We have two different treatments, if you know basic first aid or have a person at home that can do it then we can treat them as an out patient and give them the medicine to take home but if not and they’re sick then we suggest they stay as an in patient.
We use an Indicator of if they can eat or do normal activities then they can stay home but if they can’t do daily tasks then they should stay in hospital.
How worried should people be about dengue when visiting Koh Phangan?
If you get a high fever and it doesn't subside then come to hospital. Thailand is the most common place to get dengue as it’s a tropical country and you can get it mostly everywhere even in cities.
Keep hydrated! Dengue can cause vomiting and diarrhea which means dehydration so keep sipping on water constantly.
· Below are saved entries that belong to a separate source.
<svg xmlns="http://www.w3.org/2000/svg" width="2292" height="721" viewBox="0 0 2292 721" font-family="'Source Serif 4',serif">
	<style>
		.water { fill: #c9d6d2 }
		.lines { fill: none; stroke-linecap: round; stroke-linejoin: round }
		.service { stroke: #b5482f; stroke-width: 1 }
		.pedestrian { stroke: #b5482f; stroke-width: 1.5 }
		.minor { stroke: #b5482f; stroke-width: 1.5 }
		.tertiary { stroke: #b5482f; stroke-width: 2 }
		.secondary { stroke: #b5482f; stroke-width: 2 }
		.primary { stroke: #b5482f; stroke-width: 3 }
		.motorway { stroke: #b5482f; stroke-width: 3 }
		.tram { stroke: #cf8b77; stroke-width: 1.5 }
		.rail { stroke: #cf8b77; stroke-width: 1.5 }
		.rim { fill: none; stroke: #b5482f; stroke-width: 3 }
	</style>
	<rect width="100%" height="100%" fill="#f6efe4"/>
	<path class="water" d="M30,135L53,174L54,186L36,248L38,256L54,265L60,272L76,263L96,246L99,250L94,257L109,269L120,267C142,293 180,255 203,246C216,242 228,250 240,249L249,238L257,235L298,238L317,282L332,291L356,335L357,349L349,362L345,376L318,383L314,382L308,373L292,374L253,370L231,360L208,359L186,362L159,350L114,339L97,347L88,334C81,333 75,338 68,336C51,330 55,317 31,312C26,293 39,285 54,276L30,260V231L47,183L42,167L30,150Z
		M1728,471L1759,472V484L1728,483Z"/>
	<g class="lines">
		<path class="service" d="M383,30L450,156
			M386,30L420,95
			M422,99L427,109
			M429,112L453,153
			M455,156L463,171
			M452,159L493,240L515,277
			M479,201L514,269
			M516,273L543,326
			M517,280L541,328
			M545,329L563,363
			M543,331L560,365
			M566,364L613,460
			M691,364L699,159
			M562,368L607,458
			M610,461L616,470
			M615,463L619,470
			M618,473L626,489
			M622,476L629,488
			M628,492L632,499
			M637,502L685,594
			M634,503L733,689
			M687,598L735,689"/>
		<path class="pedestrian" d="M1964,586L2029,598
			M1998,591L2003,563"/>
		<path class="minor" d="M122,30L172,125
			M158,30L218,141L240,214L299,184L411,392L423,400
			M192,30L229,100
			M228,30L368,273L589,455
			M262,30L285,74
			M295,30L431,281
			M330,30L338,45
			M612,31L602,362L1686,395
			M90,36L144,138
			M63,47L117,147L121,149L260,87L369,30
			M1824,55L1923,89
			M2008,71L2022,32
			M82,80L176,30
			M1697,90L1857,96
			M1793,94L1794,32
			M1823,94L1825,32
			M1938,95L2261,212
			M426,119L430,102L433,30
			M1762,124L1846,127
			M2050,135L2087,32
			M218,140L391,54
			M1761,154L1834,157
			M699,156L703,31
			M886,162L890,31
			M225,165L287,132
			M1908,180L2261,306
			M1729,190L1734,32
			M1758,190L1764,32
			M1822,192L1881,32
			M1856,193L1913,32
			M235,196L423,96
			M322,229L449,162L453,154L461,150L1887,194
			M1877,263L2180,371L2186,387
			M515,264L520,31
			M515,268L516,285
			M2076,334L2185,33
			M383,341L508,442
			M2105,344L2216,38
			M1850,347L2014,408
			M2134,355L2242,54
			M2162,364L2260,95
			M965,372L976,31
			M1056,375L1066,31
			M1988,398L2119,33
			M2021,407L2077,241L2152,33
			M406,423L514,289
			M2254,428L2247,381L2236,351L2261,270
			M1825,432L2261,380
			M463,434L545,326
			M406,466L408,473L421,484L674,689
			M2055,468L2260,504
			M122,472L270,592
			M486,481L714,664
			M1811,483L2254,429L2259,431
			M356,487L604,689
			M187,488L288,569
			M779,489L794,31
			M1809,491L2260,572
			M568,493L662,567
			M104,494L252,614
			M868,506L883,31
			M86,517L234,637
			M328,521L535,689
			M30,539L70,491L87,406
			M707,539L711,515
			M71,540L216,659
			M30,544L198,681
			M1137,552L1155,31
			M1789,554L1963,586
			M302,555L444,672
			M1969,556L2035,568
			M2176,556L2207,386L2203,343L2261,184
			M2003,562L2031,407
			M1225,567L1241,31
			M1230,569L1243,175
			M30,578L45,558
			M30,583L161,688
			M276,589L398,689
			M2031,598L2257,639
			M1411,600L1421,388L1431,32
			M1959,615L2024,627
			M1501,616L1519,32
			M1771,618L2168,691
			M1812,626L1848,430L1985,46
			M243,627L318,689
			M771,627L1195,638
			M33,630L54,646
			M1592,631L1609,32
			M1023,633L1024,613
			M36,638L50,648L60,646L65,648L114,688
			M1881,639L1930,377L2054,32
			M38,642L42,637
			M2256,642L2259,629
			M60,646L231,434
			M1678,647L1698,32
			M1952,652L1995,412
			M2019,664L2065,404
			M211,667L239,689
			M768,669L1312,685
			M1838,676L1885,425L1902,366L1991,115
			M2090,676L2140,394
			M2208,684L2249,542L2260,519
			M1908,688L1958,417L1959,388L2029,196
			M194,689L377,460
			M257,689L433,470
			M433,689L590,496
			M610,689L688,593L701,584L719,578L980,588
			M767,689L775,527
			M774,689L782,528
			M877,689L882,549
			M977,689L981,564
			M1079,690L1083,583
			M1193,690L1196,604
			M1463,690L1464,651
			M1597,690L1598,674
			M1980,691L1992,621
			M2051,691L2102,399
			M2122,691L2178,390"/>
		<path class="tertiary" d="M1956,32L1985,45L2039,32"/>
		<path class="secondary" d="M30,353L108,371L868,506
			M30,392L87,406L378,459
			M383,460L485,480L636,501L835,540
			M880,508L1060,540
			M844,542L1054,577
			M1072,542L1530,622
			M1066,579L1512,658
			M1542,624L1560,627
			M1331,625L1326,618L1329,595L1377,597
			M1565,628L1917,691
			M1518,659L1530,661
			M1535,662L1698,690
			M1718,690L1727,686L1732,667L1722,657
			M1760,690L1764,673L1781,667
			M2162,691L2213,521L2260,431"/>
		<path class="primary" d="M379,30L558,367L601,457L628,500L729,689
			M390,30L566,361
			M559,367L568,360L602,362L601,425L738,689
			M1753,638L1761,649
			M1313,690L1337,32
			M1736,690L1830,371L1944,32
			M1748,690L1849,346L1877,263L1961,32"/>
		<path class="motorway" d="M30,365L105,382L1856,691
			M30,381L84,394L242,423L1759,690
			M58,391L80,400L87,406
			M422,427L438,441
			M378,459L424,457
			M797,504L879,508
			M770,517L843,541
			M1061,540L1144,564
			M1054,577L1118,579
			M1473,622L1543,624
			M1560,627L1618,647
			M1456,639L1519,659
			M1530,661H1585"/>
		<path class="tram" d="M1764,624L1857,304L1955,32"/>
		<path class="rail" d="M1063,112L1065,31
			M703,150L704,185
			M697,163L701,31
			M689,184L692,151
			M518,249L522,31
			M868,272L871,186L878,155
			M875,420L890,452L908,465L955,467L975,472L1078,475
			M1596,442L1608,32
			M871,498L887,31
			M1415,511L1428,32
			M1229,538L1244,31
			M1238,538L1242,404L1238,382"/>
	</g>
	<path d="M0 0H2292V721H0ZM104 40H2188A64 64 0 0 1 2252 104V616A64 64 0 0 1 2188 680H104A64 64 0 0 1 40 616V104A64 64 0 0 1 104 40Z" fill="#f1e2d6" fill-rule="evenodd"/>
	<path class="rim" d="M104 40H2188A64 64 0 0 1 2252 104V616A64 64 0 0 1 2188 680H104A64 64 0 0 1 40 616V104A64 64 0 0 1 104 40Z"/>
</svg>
Many people herald papaya leaves and the leaf juice as an aid for getting rid of dengue, we will not stop you trying this but there is no scientific proof yet that it actually works.
One thing to note is that there is no cure as of yet for dengue fever so this is why it is so important to keep an eye on your symptoms or more importantly take steps to prevent catching the dengue virus.
Symptoms can take up to two weeks to show and can last from three to ten days and can get more severe, hopefully you will have seeked medical care by this time.
Maximum risk is on the third or seventh day of symptoms and dengue mosquitos are usually around from August to October and they cannot survive in lower temperatures.
The last thing we want is for any of you lovely lot to get ill, you’re here to have the time of your life so take some steps to prevent these mozzies biting you and look after each other!